Items from a data source:

**********

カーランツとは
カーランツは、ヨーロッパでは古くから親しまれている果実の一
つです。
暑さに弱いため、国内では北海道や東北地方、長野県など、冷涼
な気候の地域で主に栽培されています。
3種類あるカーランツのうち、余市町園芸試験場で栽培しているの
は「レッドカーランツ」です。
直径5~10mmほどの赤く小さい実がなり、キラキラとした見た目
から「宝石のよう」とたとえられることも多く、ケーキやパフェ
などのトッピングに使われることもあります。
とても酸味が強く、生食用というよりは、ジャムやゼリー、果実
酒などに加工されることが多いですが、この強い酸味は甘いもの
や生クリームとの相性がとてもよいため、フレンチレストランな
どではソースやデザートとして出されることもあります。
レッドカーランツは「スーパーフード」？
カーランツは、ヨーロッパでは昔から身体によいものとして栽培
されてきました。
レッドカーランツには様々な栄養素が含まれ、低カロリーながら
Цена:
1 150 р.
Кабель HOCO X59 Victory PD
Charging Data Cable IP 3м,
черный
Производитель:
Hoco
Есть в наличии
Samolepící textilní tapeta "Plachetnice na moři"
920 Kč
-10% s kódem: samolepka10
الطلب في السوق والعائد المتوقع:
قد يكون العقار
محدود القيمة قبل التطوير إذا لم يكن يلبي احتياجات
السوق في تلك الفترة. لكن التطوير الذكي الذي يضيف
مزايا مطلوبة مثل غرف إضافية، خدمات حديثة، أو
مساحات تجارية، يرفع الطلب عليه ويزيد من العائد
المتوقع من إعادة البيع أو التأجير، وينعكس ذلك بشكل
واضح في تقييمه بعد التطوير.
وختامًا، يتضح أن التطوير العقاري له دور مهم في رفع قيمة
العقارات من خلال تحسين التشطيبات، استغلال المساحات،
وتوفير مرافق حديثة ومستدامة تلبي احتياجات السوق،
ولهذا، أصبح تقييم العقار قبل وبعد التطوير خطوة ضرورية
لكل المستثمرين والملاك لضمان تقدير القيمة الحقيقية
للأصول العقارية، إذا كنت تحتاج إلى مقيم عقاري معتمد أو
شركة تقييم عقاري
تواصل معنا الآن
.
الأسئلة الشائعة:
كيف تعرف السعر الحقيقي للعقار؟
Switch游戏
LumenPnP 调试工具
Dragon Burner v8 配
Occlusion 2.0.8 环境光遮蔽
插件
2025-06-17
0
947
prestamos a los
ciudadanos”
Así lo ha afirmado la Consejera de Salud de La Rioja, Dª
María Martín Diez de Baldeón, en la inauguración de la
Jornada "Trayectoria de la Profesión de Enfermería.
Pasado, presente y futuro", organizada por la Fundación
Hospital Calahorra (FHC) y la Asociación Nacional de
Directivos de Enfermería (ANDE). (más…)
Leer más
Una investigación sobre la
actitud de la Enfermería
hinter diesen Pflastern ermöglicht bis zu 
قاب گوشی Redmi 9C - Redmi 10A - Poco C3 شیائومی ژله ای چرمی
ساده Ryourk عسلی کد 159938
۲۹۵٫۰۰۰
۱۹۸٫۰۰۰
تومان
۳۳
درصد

**********

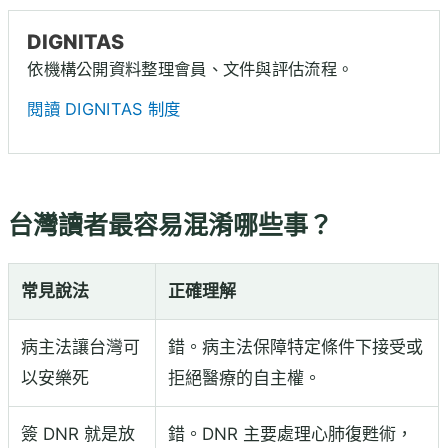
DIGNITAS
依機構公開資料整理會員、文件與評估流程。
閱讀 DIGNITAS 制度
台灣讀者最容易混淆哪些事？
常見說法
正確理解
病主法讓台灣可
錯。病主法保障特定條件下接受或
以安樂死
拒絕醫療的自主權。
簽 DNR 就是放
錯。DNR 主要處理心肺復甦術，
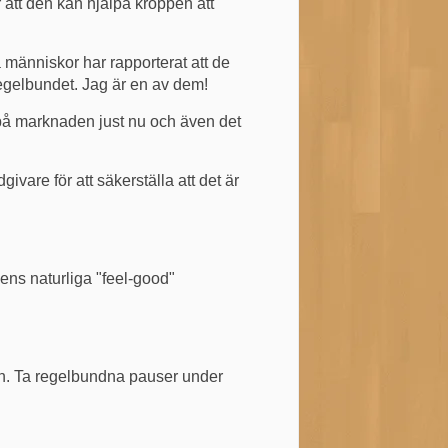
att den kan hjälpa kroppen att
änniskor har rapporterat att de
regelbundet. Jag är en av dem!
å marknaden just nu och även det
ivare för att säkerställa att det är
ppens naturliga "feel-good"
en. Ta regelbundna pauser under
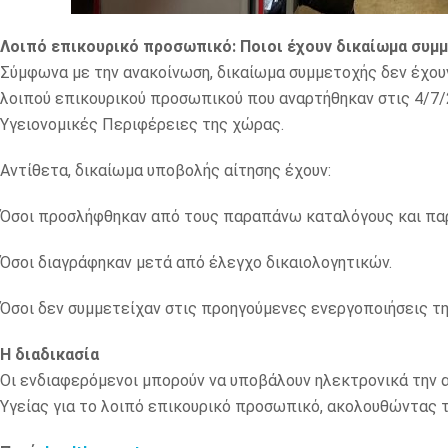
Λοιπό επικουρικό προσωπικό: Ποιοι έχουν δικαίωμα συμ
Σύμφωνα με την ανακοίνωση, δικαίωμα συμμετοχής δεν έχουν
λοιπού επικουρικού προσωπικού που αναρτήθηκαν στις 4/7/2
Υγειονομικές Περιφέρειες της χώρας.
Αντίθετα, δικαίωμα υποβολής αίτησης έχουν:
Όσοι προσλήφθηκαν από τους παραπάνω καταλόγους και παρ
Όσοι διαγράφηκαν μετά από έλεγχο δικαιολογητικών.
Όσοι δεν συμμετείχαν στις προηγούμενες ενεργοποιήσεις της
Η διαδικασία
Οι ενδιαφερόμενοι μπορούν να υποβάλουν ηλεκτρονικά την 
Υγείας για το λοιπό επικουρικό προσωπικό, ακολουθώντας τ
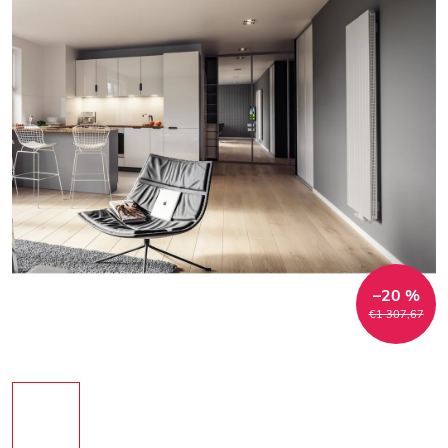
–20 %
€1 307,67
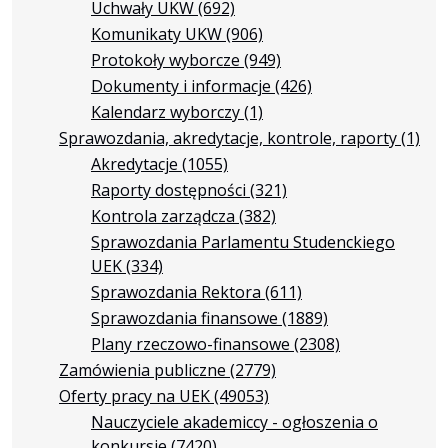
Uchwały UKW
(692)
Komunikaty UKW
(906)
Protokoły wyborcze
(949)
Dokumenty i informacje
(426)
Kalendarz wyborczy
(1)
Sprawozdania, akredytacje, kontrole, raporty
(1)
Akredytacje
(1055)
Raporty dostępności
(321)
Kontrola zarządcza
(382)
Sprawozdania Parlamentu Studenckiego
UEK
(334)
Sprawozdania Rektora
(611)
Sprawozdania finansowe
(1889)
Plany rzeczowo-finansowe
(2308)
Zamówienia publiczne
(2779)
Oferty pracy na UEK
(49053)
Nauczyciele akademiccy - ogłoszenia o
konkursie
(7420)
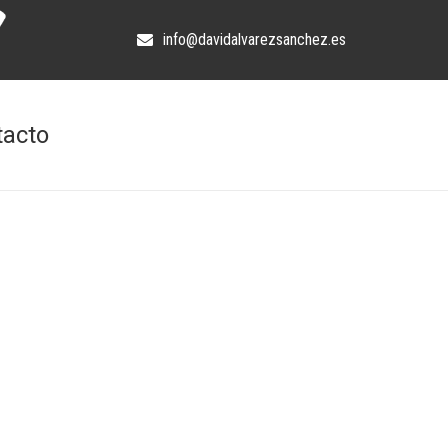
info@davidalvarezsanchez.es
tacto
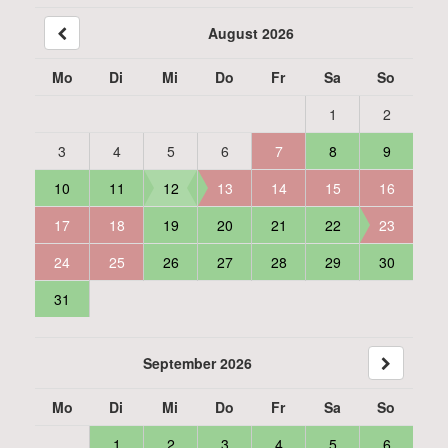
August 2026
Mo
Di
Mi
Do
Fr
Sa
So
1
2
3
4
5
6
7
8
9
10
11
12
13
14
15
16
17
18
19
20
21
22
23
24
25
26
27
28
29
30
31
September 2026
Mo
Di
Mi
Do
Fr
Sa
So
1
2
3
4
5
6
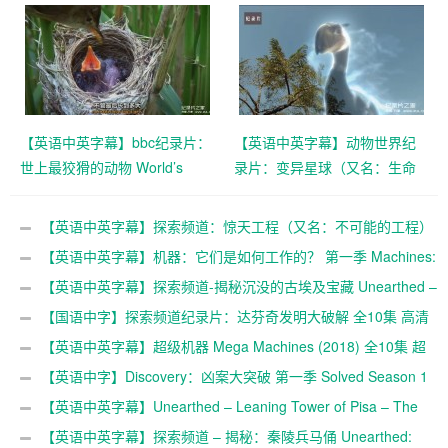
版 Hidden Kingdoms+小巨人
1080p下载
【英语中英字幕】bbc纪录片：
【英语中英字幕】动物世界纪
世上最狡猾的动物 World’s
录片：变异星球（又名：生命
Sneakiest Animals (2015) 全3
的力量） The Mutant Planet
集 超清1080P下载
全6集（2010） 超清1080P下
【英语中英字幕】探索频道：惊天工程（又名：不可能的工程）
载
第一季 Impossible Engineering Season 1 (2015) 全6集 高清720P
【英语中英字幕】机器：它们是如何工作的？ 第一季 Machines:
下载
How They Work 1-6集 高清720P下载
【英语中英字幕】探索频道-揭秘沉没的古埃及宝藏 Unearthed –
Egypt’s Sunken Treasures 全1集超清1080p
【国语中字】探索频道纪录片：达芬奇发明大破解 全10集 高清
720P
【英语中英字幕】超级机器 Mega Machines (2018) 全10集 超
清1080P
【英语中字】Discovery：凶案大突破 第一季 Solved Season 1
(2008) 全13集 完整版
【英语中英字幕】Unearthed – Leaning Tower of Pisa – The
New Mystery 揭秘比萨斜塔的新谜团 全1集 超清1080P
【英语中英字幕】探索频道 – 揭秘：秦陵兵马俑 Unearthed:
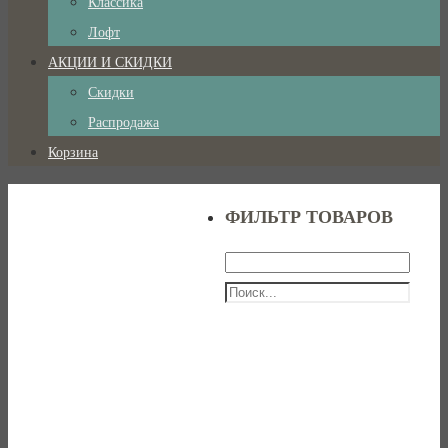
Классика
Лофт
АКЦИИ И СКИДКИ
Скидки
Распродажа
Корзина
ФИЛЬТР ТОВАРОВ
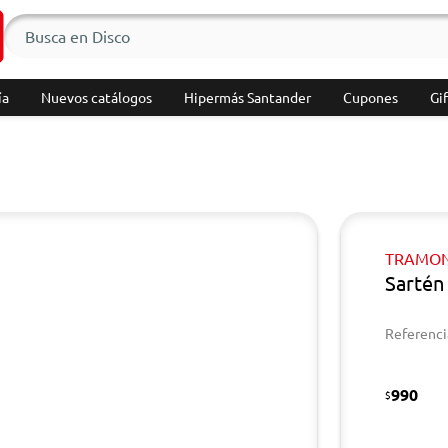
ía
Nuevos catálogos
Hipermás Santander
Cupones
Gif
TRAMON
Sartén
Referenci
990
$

**********

Give the number of lines that hold the word "الطلب" in these records, with nothing added.

## Answer to this problem
2